2. Si vous n’avez pas de réponse dans les huit jours qui suivent, informez votre curé que vous allez porter le problème à la connaissance de votre évêque. Et écrivez à votre évêque en joignant la copie du premier courrier que vous aviez envoyé à votre curé : « Monseigneur, ayant constaté un certains nombre d’abus systématiquement introduits dans la messe paroissiale à laquelle je participe, j’ai écris comme il se doit à mon curé pour obtenir de lui des explications (voir lettre ci-jointe). Comme il n’a pas jugé bon de me répondre, c’est vers vous que je me tourne en tant que vous êtes le gardien et le promoteur de la liturgie de l’Eglise. Dans l’attente de votre réponse... etc. »

 

3. N’acceptez aucune réponse du genre « il faut être accueillant », « il faut être ouvert à un sain pluralisme », « il faut respecter toutes les sensibilités », « il faut nous accepter les uns les autres riches de nos pauvretés », « il faut avant tout pratiquer la charité »... etc.

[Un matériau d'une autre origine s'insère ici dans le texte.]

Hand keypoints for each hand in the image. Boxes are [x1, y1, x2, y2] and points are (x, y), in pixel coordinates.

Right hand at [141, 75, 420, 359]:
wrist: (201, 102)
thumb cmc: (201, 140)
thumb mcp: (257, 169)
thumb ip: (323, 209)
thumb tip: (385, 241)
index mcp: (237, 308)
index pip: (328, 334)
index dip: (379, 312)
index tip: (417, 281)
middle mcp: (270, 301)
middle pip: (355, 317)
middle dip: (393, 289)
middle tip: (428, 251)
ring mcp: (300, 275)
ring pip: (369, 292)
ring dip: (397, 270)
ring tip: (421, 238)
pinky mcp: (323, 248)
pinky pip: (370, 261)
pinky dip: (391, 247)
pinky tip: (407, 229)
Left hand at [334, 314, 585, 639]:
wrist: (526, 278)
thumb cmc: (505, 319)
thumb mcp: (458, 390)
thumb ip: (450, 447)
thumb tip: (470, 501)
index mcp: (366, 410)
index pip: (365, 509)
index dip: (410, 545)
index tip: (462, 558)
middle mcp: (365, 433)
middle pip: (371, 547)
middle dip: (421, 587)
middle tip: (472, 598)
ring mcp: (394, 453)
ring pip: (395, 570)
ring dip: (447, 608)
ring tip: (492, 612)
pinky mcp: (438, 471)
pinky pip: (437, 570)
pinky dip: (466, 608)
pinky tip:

Toutes ces formules répétées comme des mantras ne sont que du « baratin ecclésiastique » utilisé pour noyer le poisson, pour éviter d’avoir à répondre à la question de fond : pourquoi la liturgie n'est-elle pas respectée ? Si vous en avez la possibilité, faites savoir dans votre lettre que des membres de votre famille, des voisins, des amis... se joignent à votre démarche. Et rappelez-vous toujours que même si vous vous sentez isolé dans votre paroisse, la démarche que vous entreprendrez est un droit qui s'inscrit dans la droite ligne des enseignements du Pape Benoît XVI, comme le prouve l’Instruction Redemptionis Sacramentum.